### TEXT
****************************************

When Sofia Lacin was fresh out of studying painting at UC Davis, a restaurant owner asked her to paint a mural on the wall of his burger and beer restaurant. She accepted, and asked long-time friend Hennessy Christophel, who’d studied art at UC Santa Cruz, to come paint it with her.
The result was a mural that both artists refuse to let me see a photo of, but I know it must be good because as they were painting, business owners from the same block walked by and commissioned murals for their own shops. The two artists painted their way down the whole block. By the end of it, they were muralists.
Today they’ve been public artists for 10 years, operating under the name LC Studio Tutto. Their art pieces, some painting and some sculptural, grace about 80 sites around California, including a 4 million gallon water tank (“Same Sun”) in Davis and 70,000 square feet of an I-5 overpass.
The sheer scale of Sofia and Hennessy’s work presents creative challenges: They use everything from brooms and pesticide sprayers to homemade, jerry-rigged tools to create what appear, on a giant wall, to be the brushstrokes of a giant.
And then there are the physical challenges: Wearing harnesses and hard hats, they use scissor lifts, scaffolding, boom lifts and swing stages to paint on walls up to 80 feet high. In blazing heat, they’ll paint in solar suits. In freezing cold, they’ll paint with hand warmers tucked in their clothing. For clients whose shops need to be open during the day, they’ll paint through the night. If they’re painting a ceiling, they’ll lie on their backs to paint for hours on end.
I recently visited Sofia and Hennessy at Dreamworks Animation where they were working on a pair of murals. We talked about their path, process and partnership. Hennessy’s 5-month-old baby, Fiona, was in attendance.
Photography by Hallie Bateman.
Did you have an idea what your company was going to be from the very beginning?
Hennessy: That was the thing. It didn’t start with a vision.
Sofia: It started with an invitation. Honestly, if a dude hadn’t offered us a muraling job, I really don’t think we’d be muralists. Or public artists. Site-specific artists. Whatever we are.
Hennessy: I don’t think so either.

****************************************

### INFORMATION PROVIDED
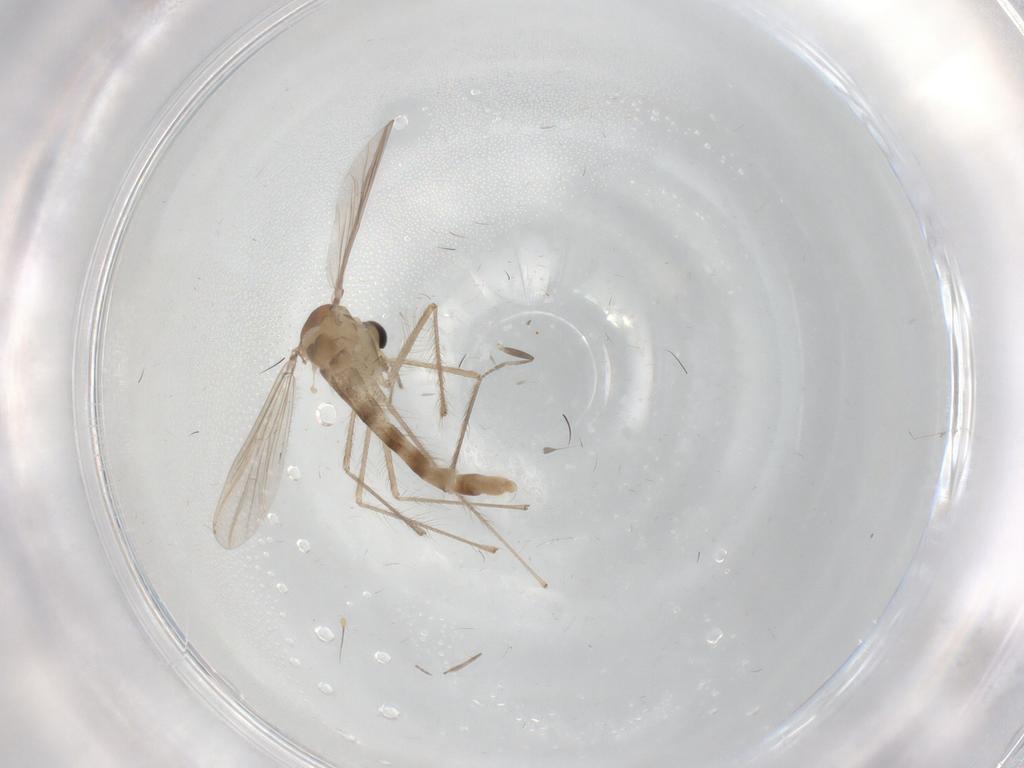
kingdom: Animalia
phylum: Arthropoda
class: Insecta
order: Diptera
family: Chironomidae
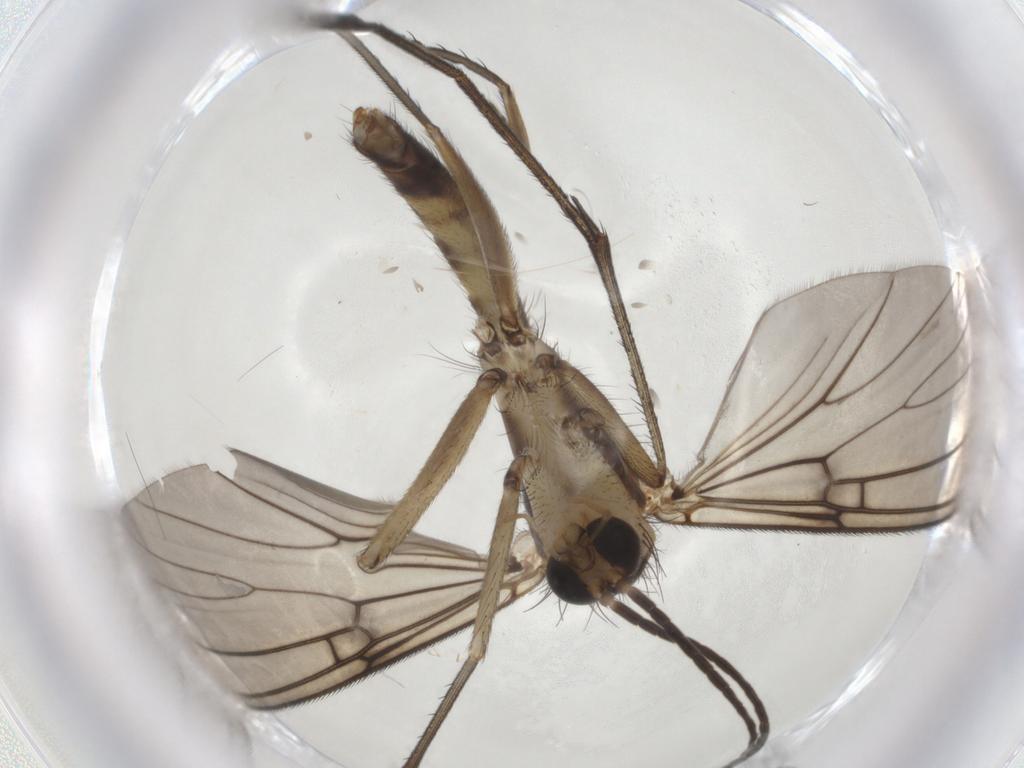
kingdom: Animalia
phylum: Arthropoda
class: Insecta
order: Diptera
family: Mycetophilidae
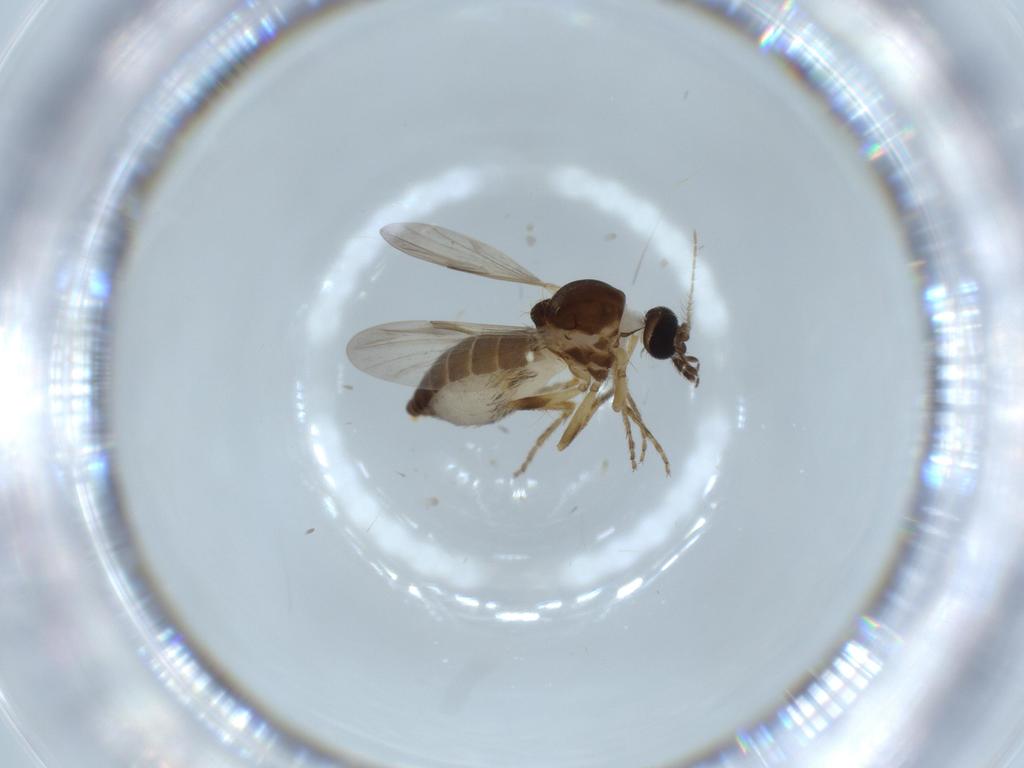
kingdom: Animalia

****************************************

### PROBLEM
Answer these from the muralist interview:
(a) Where did Hennessy Christophel study art?
(b) About how many sites around California have the pair's art pieces?
(c) How high are the walls they paint, at most?

### EXERCISE RESULT
(a) UC Santa Cruz
(b) About 80
(c) Up to 80 feet